Toñito no entendía lo que estaba
ocurriendo, la saliva de su hermana le causaba un asco tremendo y sentía que le
faltaba el aire porque la lengua de ella se movía y removía, se enrollaba y
desenrollaba como víbora inquieta dentro de su boca pequeñita. Con sus brazos
flaquitos Pera abarcaba toda la espalda de Toñito y presionaba con ferocidad
pecho contra pecho, mientras éste le gritaba ¡suéltame!, ¡suéltame! Y sí lo
soltó, pero sólo para agarrarle algunos dedos de la mano derecha y, en lucha de
fuerzas, en jaloneo tenso, tratar de introducirlos en su estrecha vagina.
Toñito forcejeaba para alejarlos y Pera le repetía manotazos en la cabeza y
pellizcos en sus brazos, hasta que, batido, el niño ya no opuso resistencia y
le metió lo más profundo que pudo tres dedos de un tirón.
-¡Ay, sácalos!, le suplicó Pera y
enseguida le preguntó: ¿y a qué te huelen? Dueña de las circunstancias, su
curiosidad mórbida la llevó a ordenarle: a ver, huélelos tú primero y luego yo.

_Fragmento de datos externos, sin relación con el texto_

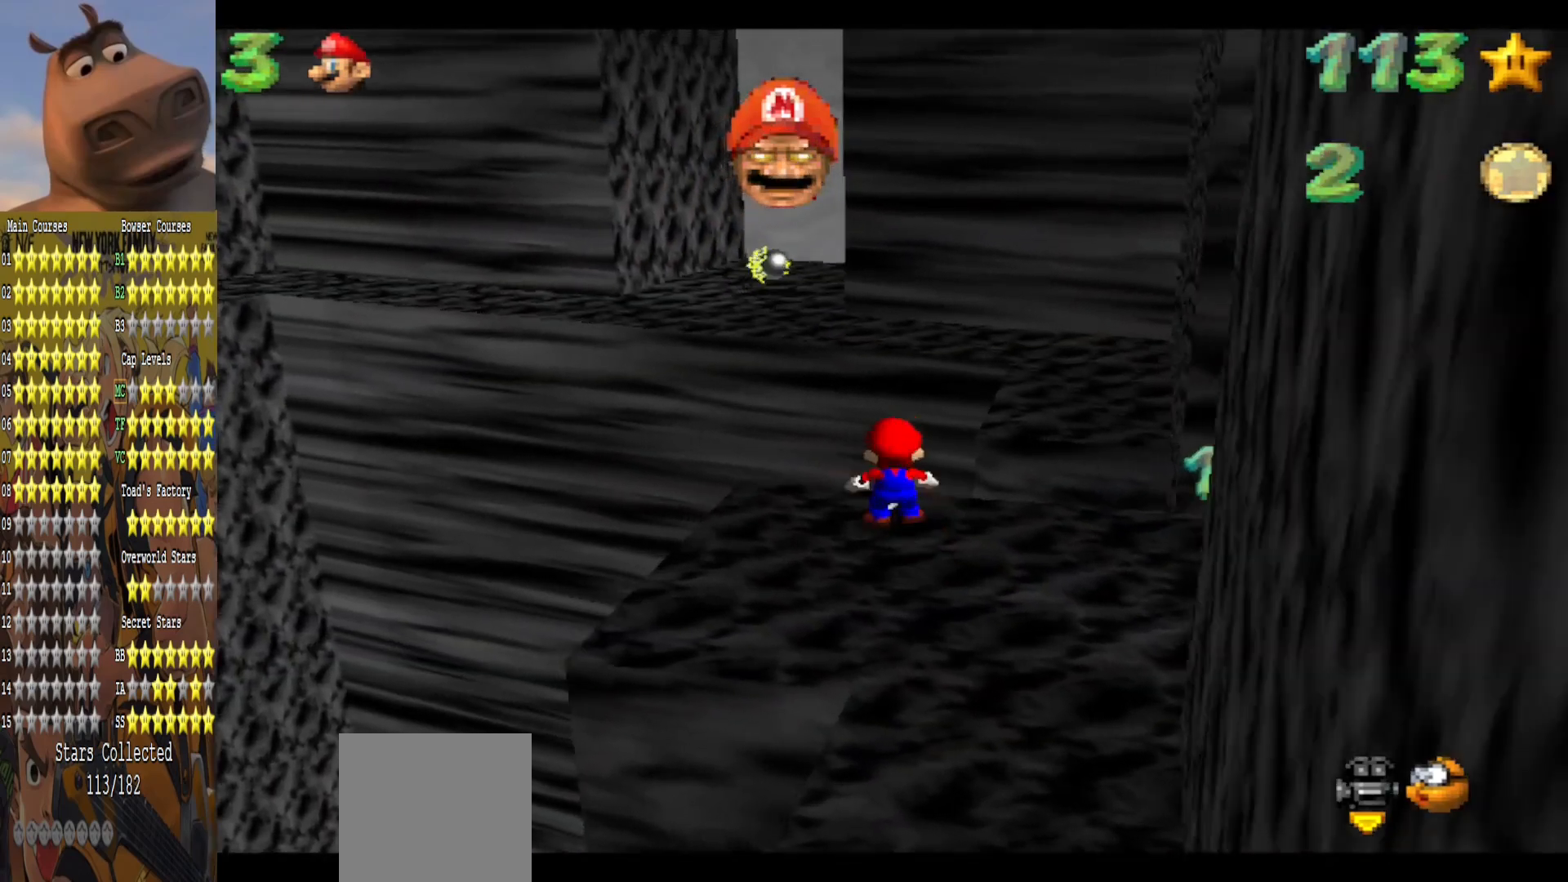
{"buttons": [], "left_stick": "down", "right_stick": "center", "events": [[167, "A", "up"], [183, "L2", "up"], [367, "left_stick", "down-left"], [417, "left_stick", "down"]]}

Y así estuvieron un buen rato con la
metida y sacada de los dedos, entonces súbitamente escucharon que una llave en
la cerradura de la puerta de la calle giraba lentamente. Era Jerónima que había
llegado del mandado.
-Aguas, si hablas, ¿eh?, le advirtió
Pera al hermanito y éste comprendió a la perfección la amenaza. En todo caso,
la felonía incestuosa pasaría pronto al basurero del olvido, pues Jerónima les
comunicó que la señora le había dado veinte pesos para llevarlos al cine en la
tarde: con doce pesos pagarían los tres boletos de entrada y les quedaban ocho
para comprar muéganos o palomitas o merengues o caramelos, según lo que
ofrecieran los vendedores en la sala antes de que empezaran los noticieros o
antes de que empezara la película. Iban a ir al cine Insurgentes, que
prácticamente les quedaba a tiro de piedra, cerquísima, a tan sólo cuatro
cuadras de la Cerrada de Hamburgo. Este y el cine Roble, eran los únicos que
frecuentaban cuando Jerónima los llevaba, a veces una vez entre semana y de
cajón a todas las matinés dominicales, en las que podían ver dos películas por
el mismo boleto.
A Toñito le emocionaba mucho la ida
al cine, no sólo porque era un escape momentáneo de su triste realidad, sino
porque en sí y por sí las salas cinematográficas de aquella época causaban al público que asistía a ellas una
delectación por su arquitectura y su decoración. Sencillamente eran bellas y
majestuosas. Quién sabe si a la pequeña Esperanza también, pero lo que es a su
hermanito, del cine Insurgentes lo embobaban sus grandes murales que cumplían a
cabalidad la función didáctica de la pintura acerca de, precisamente, los
insurgentes en pasajes épicos; del cine Roble lo atraían como imanes la pureza
y la limpieza de líneas de las dos gigantescas esculturas que custodiaban a
diestra y siniestra la pantalla cuyo telón de terciopelo rojo, desde el
instante que iniciaba a levantar rítmicamente sus pliegues, agitaba también el
corazón de Toñito. Y así en cada cine el niño se embelesaba con las
parafernalias propias: las pagodas del Palacio Chino, el pueblito mexicano del
Alameda, las escalinatas del Metropolitan, los balcones del Balmori, la estrechez del Rex o el
vestíbulo descendente del Chapultepec, salas éstas a las que concurrían ambos
infantes con su madre, cinéfila en sus ratos de sobriedad.
Dentro de algunos cines como el
Insurgentes, el Gloria, el Mariscala, el Teresa, el Cosmos, había vendedores de
toda suerte de golosinas. Siempre iban uniformados con sus filipinas blancas y
sus cajones o estancos de madera donde guardaban clasificadamente sus
productos, y su grito inconfundible era ¡muéganos, haaaaaay muéganos, lleve sus
muéganos! Pero en otros, como el Roble, el Chapultepec o el México, la entrada
les era vedada, pues sus espaciosas y bien surtidas fuentes de sodas y
dulcerías completaban el negocio redondo de los inversionistas en esa hasta
entonces gallina de los huevos de oro, en un país que en medio del publicitado
desarrollo estabilizador del derechista presidente Miguel Alemán veía emerger
una clase media urbana, mientras la miseria expulsaba campesinos hacia Estados
Unidos o los arrinconaba en las barriadas pobres y en las ciudades perdidas que
pululaban en la capital de la república.